The bridge was the heart of the city, a symbol of integration. And intermarriage was not unusual here. Maja Popovac, a local architect, always felt a kinship with the bridge. Like her, it had a foot in both worlds. Her father is Muslim, her mother Christian.

"You know, I can't split myself. I can't say my lungs are, I don't know, Christian and my feet are Muslim," says Popovac. "You know, that's a bit, so that's also in my soul. That's the state of my soul."

When the war came, the bridge kept hope alive for Mostarians like Popovac -- battered, broken, but still standing. It was a symbol perhaps of nothing more than the possibility of reconciliation.

Then reality set in. After a year and a half of savage warfare, Croatian gunners on that mountain zeroed in on a special target - the heart of the city – and destroyed the bridge.

"To take the bridge down was to say, 'We've got nothing in common. All that common history was a lie. They're them and we're us,'" says Ignatieff. "And a lot of people start saying, once the bridge goes down, it was always, 'Their bridge; it was never our bridge.' And that's astonishing to me. Something that everybody thinks is in common suddenly becomes theirs."

For a long time, the bridge lay in pieces. But for nation builders, it was a symbol too good to pass up. So a new bridge is rising between the banks of the Neretva, paid for by the World Bank and a consortium of nations and charitable foundations.
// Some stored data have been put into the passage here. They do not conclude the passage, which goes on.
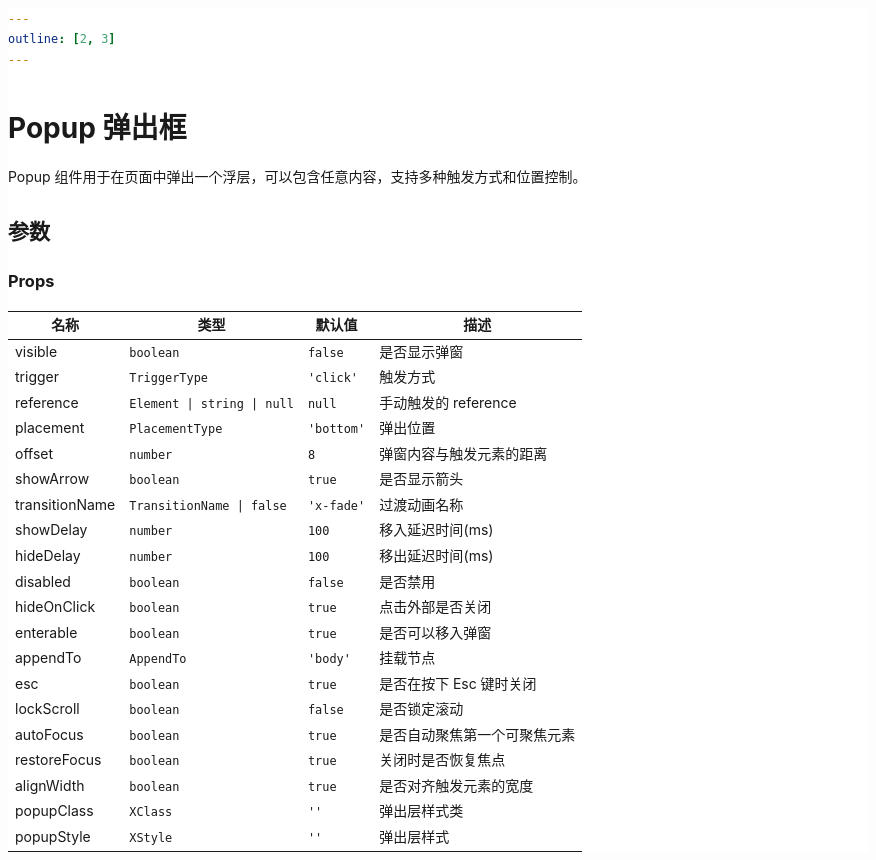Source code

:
 ```yaml
---
outline: [2, 3]
---
```


<style>
  .x-button {
    margin-right: var(--x-gap-medium);
    margin-bottom: var(--x-gap-medium);
  }
</style>

# Popup 弹出框

Popup 组件用于在页面中弹出一个浮层，可以包含任意内容，支持多种触发方式和位置控制。

## 参数

### Props

| 名称 | 类型 | 默认值 | 描述 |
| --- | --- | --- | --- |
| visible | `boolean` | `false` | 是否显示弹窗 |
| trigger | `TriggerType` | `'click'` | 触发方式 |
| reference | `Element \| string \| null` | `null` | 手动触发的 reference |
| placement | `PlacementType` | `'bottom'` | 弹出位置 |
| offset | `number` | `8` | 弹窗内容与触发元素的距离 |
| showArrow | `boolean` | `true` | 是否显示箭头 |
| transitionName | `TransitionName \| false` | `'x-fade'` | 过渡动画名称 |
| showDelay | `number` | `100` | 移入延迟时间(ms) |
| hideDelay | `number` | `100` | 移出延迟时间(ms) |
| disabled | `boolean` | `false` | 是否禁用 |
| hideOnClick | `boolean` | `true` | 点击外部是否关闭 |
| enterable | `boolean` | `true` | 是否可以移入弹窗 |
| appendTo | `AppendTo` | `'body'` | 挂载节点 |
| esc | `boolean` | `true` | 是否在按下 Esc 键时关闭 |
| lockScroll | `boolean` | `false` | 是否锁定滚动 |
| autoFocus | `boolean` | `true` | 是否自动聚焦第一个可聚焦元素 |
| restoreFocus | `boolean` | `true` | 关闭时是否恢复焦点 |
| alignWidth | `boolean` | `true` | 是否对齐触发元素的宽度 |
| popupClass | `XClass` | `''` | 弹出层样式类 |
| popupStyle | `XStyle` | `''` | 弹出层样式 |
It's a $15-million attempt to literally bridge the differences. But with the help of architects like Popovac, teams of stonemasons are recreating the structure in the traditional manner. The bridge will be finished by the end of the year, and it will serve as a stirring symbol -- but will it be anything more than that?

"This has been Europe and America's premiere experiment in nation building in the '90s. And everybody wants to go home," says Ignatieff. "We've got to have something for the end credits. What better end credit than that beautiful bridge? And so, they're kind of forcing the pace. Mostar is not necessarily ready for the reconciliation that the guys shooting this film want."
But can the reconstruction of the new old bridge create some kind of reconciliation, and serve as a symbol of the East and West being linked again?

"For Muslim people, the main symbol is going to be Allah. For Croat people, main symbol is going to be...God," says Menix. "And the Serb people also, that is the only symbol. Bridges, buildings, whatever, forget."

Even Popovac, that rare optimist in Mostar, must struggle to believe in the idea of a single nation: "You can't avoid all the nasty questions and all the bad thoughts and everything. You must really face them and try to deal with them to be able to continue. You know, I can't forget some things and pretend that they didn't happen."

Symbols aside, the reality here is that the wounds may never heal.

"The key thing that Mostar tells you about nation building is, beware of fantasies. Don't think you can impose reconciliation. Bitterness runs very deep," says Ignatieff. "You can't plaster over that stuff. And we, because we have short timetables, 'cause we're in a hurry, we often want symbolic results more than real ones."